Now the reports from BP, as to what happened to the well, was a methane bubble. So there is gaseous CH4 in large enough quantities to destroy the well head and BOP. It is a matter of opinion whether you call it a small bubble or I call it it a large bubble, let's not "split hairs" again, it was big enough to cause this event. Now the scientific jury is not out as to how large the methane bubble under the oil field dome in the Gulf is, that will be the stuff of future scientific debate and research, examined in the conference forums around the world, and in peer the reviewed journals. We should examine for our own and on our own all journal articles from years past which describe the mechanisms, which through natural causes, can create a chasm or slides, those which release stored gases in moments or years. Resulting in voids collapsing to create a tsunami of massive proportions.
I have laid out no hypothesis of my own, only defended the works I have read for myself and understood. Those of whom the "warrior" class of this forum didn't even spend the effort to investigate, before deciding the work is scientific porn, I have far too much respect for the scientific work of the science community to be so brass.
The questions are: can drilling into the dome under gulf of Mexico at its present depth and pressures create the conditions (saturation levels) for the event described in the articles, which we know can occur elsewhere in nature. Is the fracture growing, and is the escaping methane and oil blasting away enough rock and debris as to precipitate this?

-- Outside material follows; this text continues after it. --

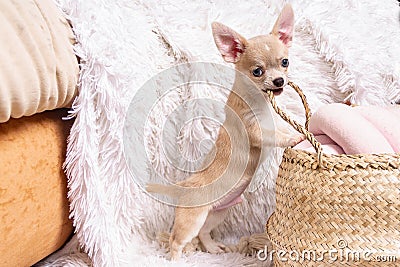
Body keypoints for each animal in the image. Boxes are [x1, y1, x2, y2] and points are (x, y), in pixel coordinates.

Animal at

I don't think working scientists of America, are shying away from being warriors they are just not into being part of a discourse that is so quick to disregard legitimate science before examining the claims, less they expose themselves to over simplifying matters, and being personally attacked for trying to have a serious scientific conversation. Not talking about whether there is a conspiracy theory driving this whole thing, not how underground methane can ignite in the absence of oxygen, not what the speed of a super sonic tsunami is, not banter about meds, not why huffingtons post is bad, not all this stuff; that has either very little to do with the original scientific work or none what's so ever. But to call oneself a member of of a warrior class sounds much more honorable. To me it just sounds like being a member of another uninformed group. A group not that into "science porn" as was stated earlier. I hope my statements don't fall completely on deaf ears. Thank you for reading my thoughts on this.
And yes I am totally guilty of being gingerly immature at times, this being a glaring example.